| Task instructions |
Write out, word for word, the listing from the line that contains "trafikte bile hızlı teslimat sağlar. En" through the line that contains "устройств. Возможно, вы замечали, что при". Leave the pictures out of your answer.

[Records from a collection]
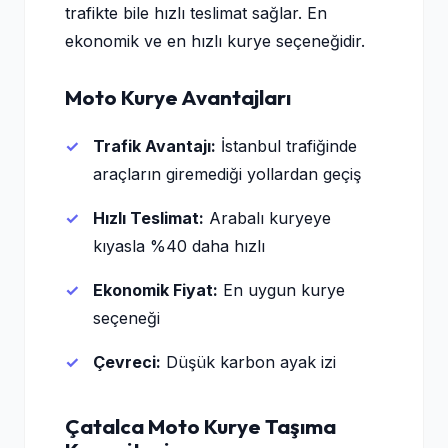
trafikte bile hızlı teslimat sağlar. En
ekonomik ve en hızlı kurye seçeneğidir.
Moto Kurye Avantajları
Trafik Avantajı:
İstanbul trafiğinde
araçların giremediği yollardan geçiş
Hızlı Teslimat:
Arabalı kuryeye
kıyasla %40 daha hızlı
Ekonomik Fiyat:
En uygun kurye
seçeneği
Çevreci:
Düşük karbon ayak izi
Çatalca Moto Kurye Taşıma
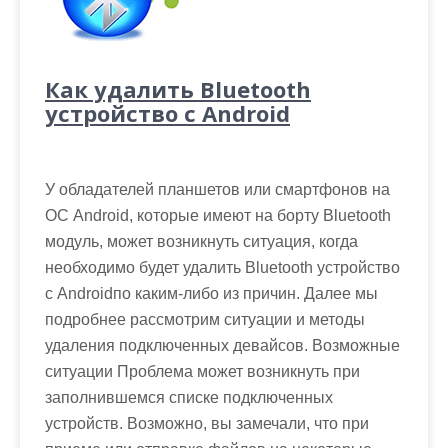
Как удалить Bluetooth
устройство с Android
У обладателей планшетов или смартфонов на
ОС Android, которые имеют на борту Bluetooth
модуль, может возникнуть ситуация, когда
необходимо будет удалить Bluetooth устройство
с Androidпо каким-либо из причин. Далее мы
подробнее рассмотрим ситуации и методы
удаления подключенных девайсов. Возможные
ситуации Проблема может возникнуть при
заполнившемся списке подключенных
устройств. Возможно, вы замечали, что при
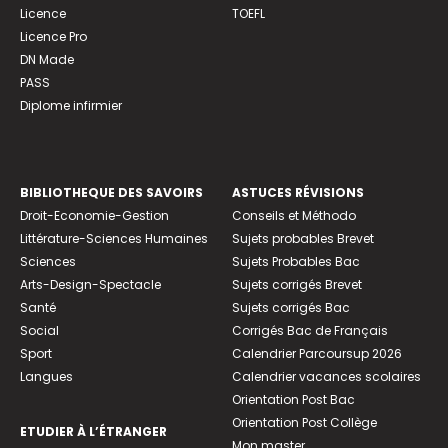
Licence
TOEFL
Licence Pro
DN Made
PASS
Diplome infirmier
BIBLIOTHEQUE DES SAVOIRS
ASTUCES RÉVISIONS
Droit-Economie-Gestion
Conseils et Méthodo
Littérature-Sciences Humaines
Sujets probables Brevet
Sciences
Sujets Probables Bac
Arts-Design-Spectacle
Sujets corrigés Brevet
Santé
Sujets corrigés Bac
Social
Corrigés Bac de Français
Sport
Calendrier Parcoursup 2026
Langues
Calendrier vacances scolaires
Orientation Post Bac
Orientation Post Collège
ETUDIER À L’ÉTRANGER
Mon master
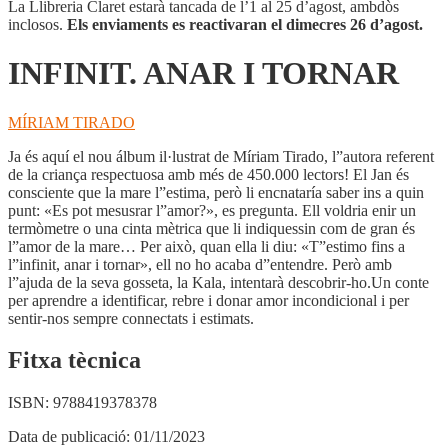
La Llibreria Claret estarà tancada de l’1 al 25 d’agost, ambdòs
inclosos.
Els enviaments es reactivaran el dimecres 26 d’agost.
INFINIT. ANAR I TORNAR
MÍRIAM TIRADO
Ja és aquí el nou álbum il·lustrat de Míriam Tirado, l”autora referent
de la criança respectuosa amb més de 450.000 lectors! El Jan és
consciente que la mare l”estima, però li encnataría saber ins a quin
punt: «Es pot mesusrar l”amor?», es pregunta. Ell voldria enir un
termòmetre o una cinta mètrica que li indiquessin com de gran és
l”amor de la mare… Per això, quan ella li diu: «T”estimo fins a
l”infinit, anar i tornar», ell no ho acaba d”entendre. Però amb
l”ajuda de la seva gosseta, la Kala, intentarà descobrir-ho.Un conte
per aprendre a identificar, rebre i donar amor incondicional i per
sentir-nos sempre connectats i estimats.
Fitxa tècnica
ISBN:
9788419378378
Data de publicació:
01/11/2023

...

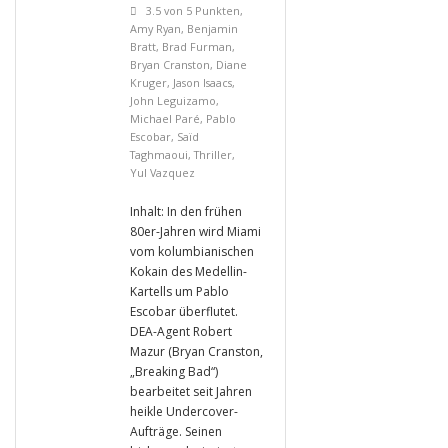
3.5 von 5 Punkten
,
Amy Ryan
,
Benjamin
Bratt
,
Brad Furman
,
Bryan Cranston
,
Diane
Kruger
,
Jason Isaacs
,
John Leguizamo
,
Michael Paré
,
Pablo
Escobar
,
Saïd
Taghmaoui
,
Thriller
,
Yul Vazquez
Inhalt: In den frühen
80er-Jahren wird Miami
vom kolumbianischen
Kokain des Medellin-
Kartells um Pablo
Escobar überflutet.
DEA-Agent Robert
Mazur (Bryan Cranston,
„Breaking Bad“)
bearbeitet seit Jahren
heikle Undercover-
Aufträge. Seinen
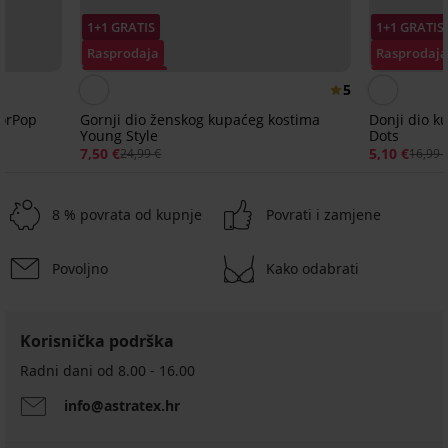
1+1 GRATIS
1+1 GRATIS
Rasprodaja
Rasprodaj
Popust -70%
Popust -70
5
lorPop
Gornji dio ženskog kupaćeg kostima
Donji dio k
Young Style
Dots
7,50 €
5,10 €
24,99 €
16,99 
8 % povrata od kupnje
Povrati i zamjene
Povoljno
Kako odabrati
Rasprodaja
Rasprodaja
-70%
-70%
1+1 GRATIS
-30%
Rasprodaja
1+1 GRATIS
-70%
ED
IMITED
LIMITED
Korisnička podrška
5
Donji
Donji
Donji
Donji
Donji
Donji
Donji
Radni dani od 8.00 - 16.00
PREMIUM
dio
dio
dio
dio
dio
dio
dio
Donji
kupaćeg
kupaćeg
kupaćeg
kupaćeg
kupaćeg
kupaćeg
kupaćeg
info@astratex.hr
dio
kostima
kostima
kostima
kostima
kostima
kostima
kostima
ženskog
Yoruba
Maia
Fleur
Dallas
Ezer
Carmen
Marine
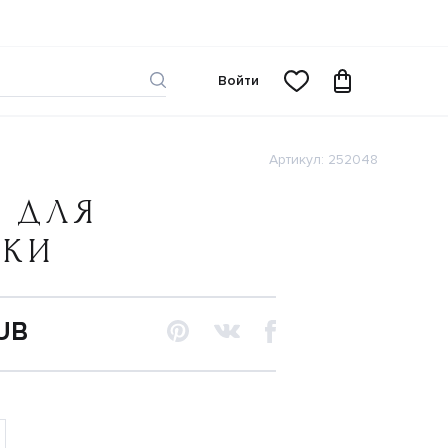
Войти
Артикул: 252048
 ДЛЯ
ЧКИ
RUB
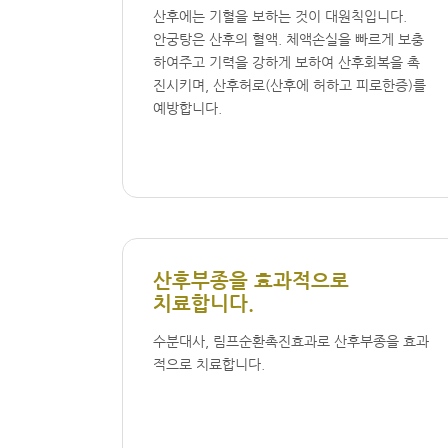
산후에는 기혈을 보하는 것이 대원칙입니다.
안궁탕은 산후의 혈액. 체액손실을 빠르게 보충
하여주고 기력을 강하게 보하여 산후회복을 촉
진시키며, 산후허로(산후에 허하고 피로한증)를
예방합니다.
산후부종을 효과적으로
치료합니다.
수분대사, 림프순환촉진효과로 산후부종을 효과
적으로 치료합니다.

| Written solution |
trafikte bile hızlı teslimat sağlar. En
ekonomik ve en hızlı kurye seçeneğidir.
Moto Kurye Avantajları
Trafik Avantajı:
İstanbul trafiğinde
araçların giremediği yollardan geçiş
Hızlı Teslimat:
Arabalı kuryeye
kıyasla %40 daha hızlı
Ekonomik Fiyat:
En uygun kurye
seçeneği
Çevreci:
Düşük karbon ayak izi
Çatalca Moto Kurye Taşıma
Как удалить Bluetooth
устройство с Android
У обладателей планшетов или смартфонов на
ОС Android, которые имеют на борту Bluetooth
модуль, может возникнуть ситуация, когда
необходимо будет удалить Bluetooth устройство
с Androidпо каким-либо из причин. Далее мы
подробнее рассмотрим ситуации и методы
удаления подключенных девайсов. Возможные
ситуации Проблема может возникнуть при
заполнившемся списке подключенных
устройств. Возможно, вы замечали, что при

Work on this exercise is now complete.